Holly has not demonstrated that the general verdict form in this case was prohibited
under either state or federal precedent. Because the model verdict form correctly stated the
law, trial counsel was not deficient for failing to request a nonmodel verdict form. E.g.,
Douglas v. State, 2019 Ark. 57, 567 S.W.3d 483. Accordingly, the circuit court did not
clearly err by rejecting this claim.
23 B. Model-Verdict Form for Aggravating Circumstances
Holly also challenges trial counsel’s failure to request a nonmodel verdict form for
the statutory aggravating circumstance that the murder was committed in an especially cruel
or depraved manner. Ark. Code Ann. § 5-4-604(8) (Repl. 2006). Consistent with the
statute, the verdict form used in this case stated:
Capital murder is committed in an especially cruel manner when, as part of a course of conduct intended to inflict mental anguish, serious physical abuse, or torture upon the victim prior to the victim’s death, mental anguish, serious physical abuse, or torture is inflicted. Mental anguish is defined as the victim’s uncertainty as to her ultimate fate. Serious physical abuse is defined as physical abuse that creates a substantial risk of death or that causes protracted impairment of health, or loss or protracted impairment of the function of any bodily member or organ. Torture is defined as the infliction of extreme physical pain for a prolonged period of time prior to the victim’s death.

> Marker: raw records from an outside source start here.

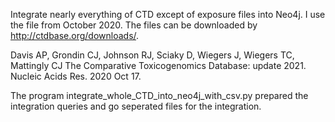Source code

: 
Integrate nearly everything of CTD except of exposure files into Neo4j.
I use the file from October 2020.
The files can be downloaded by http://ctdbase.org/downloads/.

Davis AP, Grondin CJ, Johnson RJ, Sciaky D, Wiegers J, Wiegers TC, Mattingly CJ The Comparative Toxicogenomics Database: update 2021. Nucleic Acids Res. 2020 Oct 17. 

The program integrate_whole_CTD_into_neo4j_with_csv.py  prepared the integration queries and go seperated files for the integration.
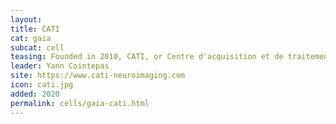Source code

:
 ```yaml
---
layout:
title: CATI
cat: gaia
subcat: cell
teasing: Founded in 2010, CATI, or Centre d'acquisition et de traitement des images in french, is a national service platform supporting more than 30 muticenter neuroimaging studies in the fields of neurodegenerative diseases and psychiatry (AD, Parkinson, Huntington, ALS, Bipolar, etc.) including several therapeutic trials.
leader: Yann Cointepas
site: https://www.cati-neuroimaging.com
icon: cati.jpg
added: 2020
permalink: cells/gaia-cati.html
---
```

A capital murder is committed in an especially depraved manner when the defendant relishes the murder, evidencing debasement or perversion, or shows an indifference to the suffering of the victim and evidences a sense of pleasure in committing the murder.

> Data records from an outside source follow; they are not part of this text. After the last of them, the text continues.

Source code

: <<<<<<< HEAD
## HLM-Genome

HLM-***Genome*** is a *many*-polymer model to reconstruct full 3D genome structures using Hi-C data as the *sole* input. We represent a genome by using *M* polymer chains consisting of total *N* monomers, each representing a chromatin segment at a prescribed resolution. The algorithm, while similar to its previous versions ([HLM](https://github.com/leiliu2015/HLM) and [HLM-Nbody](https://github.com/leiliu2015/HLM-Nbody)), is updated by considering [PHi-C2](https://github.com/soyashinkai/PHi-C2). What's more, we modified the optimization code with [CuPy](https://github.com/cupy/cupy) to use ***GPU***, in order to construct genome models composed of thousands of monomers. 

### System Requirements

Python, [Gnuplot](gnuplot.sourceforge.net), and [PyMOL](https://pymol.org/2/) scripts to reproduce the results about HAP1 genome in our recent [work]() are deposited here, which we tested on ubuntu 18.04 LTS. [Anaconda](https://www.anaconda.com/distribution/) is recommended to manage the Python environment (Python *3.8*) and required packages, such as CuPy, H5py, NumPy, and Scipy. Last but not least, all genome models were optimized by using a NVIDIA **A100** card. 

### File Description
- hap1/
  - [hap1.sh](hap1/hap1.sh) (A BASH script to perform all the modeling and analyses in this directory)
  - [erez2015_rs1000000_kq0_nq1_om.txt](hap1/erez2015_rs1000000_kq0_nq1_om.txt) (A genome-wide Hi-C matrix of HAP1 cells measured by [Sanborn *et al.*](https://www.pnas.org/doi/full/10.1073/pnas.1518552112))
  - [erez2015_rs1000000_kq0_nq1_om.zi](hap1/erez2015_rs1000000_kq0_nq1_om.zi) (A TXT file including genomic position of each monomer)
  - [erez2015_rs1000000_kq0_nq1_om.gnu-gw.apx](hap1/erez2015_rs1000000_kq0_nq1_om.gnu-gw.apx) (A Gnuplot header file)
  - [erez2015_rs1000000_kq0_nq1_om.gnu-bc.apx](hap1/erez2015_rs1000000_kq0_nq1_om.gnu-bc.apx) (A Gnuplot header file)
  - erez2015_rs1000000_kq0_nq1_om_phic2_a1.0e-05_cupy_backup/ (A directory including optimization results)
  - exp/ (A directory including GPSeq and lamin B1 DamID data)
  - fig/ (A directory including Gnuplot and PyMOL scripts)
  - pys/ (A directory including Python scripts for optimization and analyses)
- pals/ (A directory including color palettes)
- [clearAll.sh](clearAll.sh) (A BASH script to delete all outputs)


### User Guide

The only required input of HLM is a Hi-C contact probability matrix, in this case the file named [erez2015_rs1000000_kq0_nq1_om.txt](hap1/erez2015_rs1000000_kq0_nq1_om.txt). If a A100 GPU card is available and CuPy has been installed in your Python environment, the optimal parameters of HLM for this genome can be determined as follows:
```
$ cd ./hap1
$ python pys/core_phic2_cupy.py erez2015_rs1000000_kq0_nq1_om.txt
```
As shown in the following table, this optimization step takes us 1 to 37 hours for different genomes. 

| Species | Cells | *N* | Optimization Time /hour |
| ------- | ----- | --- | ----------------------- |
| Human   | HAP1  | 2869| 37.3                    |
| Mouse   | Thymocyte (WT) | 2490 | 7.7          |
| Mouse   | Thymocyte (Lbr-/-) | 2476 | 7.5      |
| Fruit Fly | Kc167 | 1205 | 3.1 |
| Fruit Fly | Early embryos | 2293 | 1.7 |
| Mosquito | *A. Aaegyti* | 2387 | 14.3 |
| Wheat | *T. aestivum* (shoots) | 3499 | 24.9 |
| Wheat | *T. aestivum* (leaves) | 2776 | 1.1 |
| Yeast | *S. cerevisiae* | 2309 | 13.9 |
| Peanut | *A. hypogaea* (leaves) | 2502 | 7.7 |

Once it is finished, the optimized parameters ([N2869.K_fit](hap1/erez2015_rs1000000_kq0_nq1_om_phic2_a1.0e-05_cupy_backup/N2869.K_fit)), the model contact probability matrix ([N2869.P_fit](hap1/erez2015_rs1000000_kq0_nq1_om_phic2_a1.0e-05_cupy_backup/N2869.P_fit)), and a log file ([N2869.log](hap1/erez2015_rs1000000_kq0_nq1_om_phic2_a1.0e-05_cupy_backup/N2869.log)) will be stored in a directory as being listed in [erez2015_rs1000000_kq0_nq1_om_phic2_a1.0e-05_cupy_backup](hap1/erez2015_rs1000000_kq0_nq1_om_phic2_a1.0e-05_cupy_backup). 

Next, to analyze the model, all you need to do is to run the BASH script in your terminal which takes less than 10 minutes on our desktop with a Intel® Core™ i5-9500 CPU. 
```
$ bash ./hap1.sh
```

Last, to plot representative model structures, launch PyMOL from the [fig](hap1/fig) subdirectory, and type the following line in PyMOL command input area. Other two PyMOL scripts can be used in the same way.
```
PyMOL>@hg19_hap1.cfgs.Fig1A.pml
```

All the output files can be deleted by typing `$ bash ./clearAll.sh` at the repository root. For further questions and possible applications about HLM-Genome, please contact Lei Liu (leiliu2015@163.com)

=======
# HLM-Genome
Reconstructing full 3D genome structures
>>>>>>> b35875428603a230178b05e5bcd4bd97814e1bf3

Although Holly contends that the jury was never required to unanimously find at
least one specific subdefinition beyond a reasonable doubt, the jury was instructed to
determine whether this aggravating circumstance existed beyond a reasonable doubt. As
with the capital-murder verdict form, he has not cited any authority to support his claim
that this model verdict form failed to correctly reflect existing law. Thus, Holly has not
demonstrated either structural error or trial counsel’s ineffectiveness for failing to request a
nonmodel verdict form for this aggravating circumstance; therefore, the circuit did not
clearly err by denying this claim.
VI. Cumulative Error
24 Finally, Holly argues that he is entitled to postconviction relief because the
cumulative effect of counsel’s errors denied him a fair trial, even if we conclude that no
single claim justifies relief. As Holly admits, however, we have consistently held that we do
not recognize cumulative error in allegations of ineffective assistance of counsel. E.g.,
Whiteside v. State, 2024 Ark. 30, 684 S.W.3d 588; Howard v. State, 367 Ark. 18, 238 S.W.3d
24 (2006). While Holly contends that our precedent conflicts with Strickland, we have
previously rejected this argument as well. E.g., Echols v. State, 354 Ark. 530, 127 S.W.3d
486 (2003). We therefore affirm the circuit court’s denial of Holly’s Rule 37 petition.
Special Justice TIFFANY BROWN joins.
BRONNI, J., not participating.
Short Law Firm, by: Lee D. Short; and James Law Firm, by: William O. “Bill” James,
Jr., for appellant.
Tim Griffin, Att’y Gen., by: Brooke Jackson Gasaway, Ass’t Att’y Gen., and Walker K.
Hawkins, Ass’t Att’y Gen., for appellee.